## DATA SEGMENT
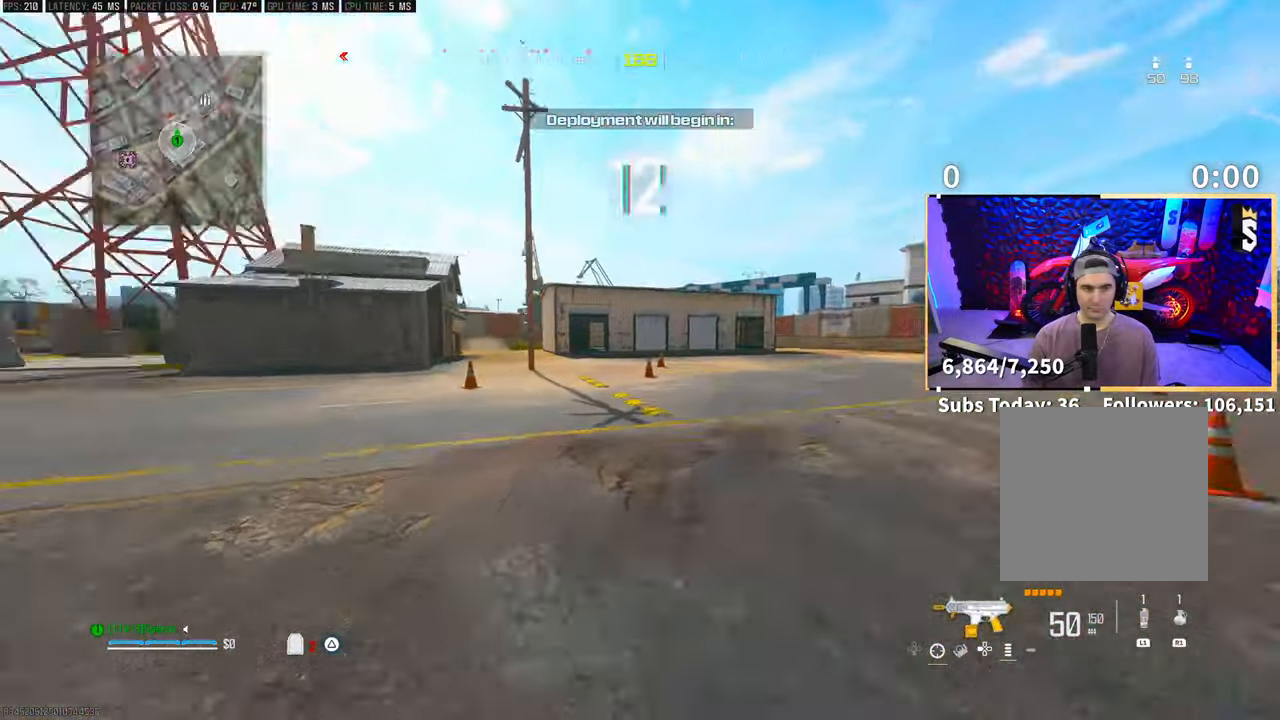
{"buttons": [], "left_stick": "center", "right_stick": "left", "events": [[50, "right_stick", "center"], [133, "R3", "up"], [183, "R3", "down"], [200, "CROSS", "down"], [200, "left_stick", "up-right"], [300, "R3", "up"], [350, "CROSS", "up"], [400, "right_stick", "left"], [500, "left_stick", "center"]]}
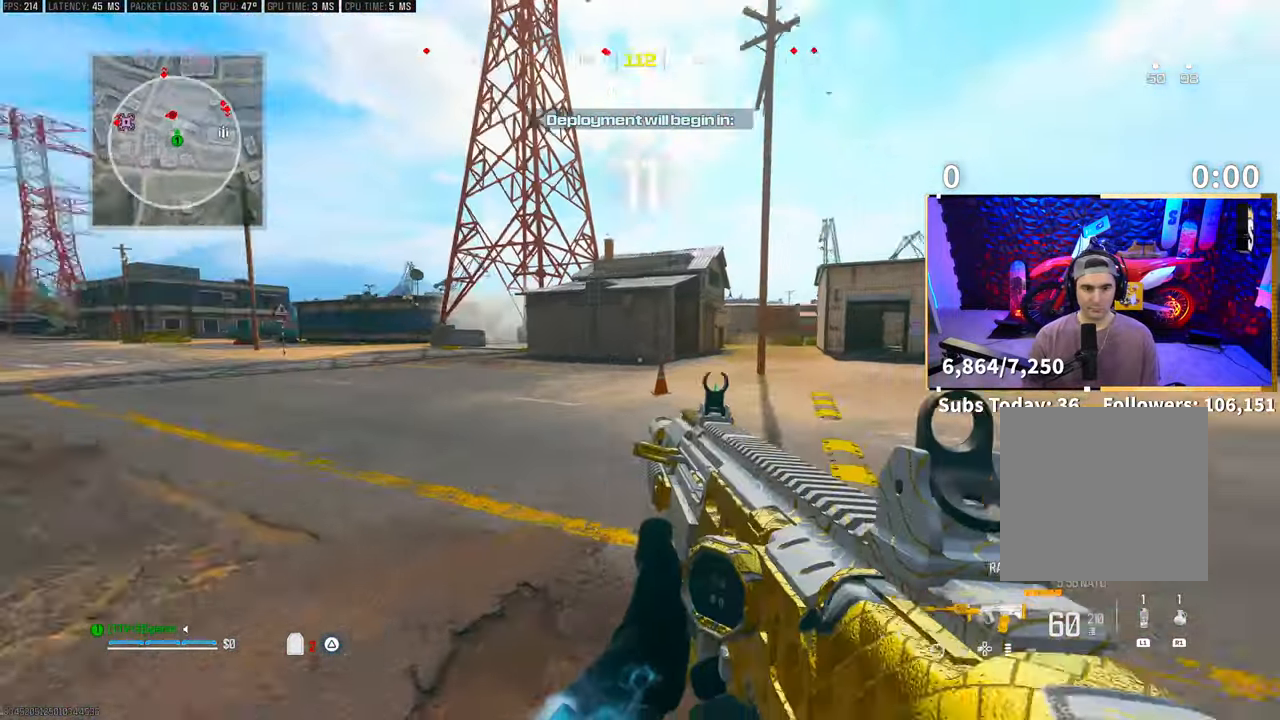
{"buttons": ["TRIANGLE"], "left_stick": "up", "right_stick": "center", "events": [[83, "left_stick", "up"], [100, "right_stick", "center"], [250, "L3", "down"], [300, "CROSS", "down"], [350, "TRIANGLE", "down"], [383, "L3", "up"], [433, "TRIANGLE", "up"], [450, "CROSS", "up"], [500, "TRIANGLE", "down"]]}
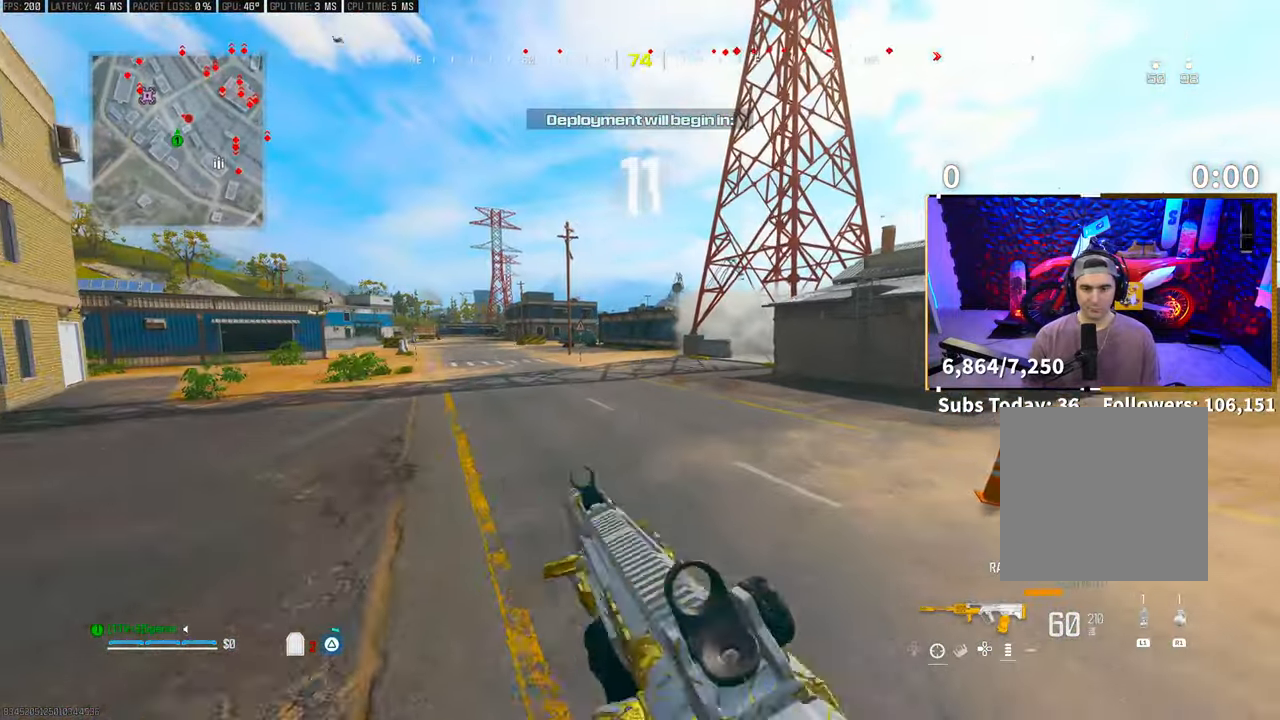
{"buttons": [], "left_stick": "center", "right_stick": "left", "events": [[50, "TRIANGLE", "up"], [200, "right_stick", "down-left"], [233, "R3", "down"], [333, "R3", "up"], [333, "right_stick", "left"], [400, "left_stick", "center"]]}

## EXERCISE INSTRUCTIONS
Copy the listing above in full and exactly, but omit each picture that it holds.

## TASK RESULT
{"buttons": [], "left_stick": "center", "right_stick": "left", "events": [[50, "right_stick", "center"], [133, "R3", "up"], [183, "R3", "down"], [200, "CROSS", "down"], [200, "left_stick", "up-right"], [300, "R3", "up"], [350, "CROSS", "up"], [400, "right_stick", "left"], [500, "left_stick", "center"]]}
{"buttons": ["TRIANGLE"], "left_stick": "up", "right_stick": "center", "events": [[83, "left_stick", "up"], [100, "right_stick", "center"], [250, "L3", "down"], [300, "CROSS", "down"], [350, "TRIANGLE", "down"], [383, "L3", "up"], [433, "TRIANGLE", "up"], [450, "CROSS", "up"], [500, "TRIANGLE", "down"]]}
{"buttons": [], "left_stick": "center", "right_stick": "left", "events": [[50, "TRIANGLE", "up"], [200, "right_stick", "down-left"], [233, "R3", "down"], [333, "R3", "up"], [333, "right_stick", "left"], [400, "left_stick", "center"]]}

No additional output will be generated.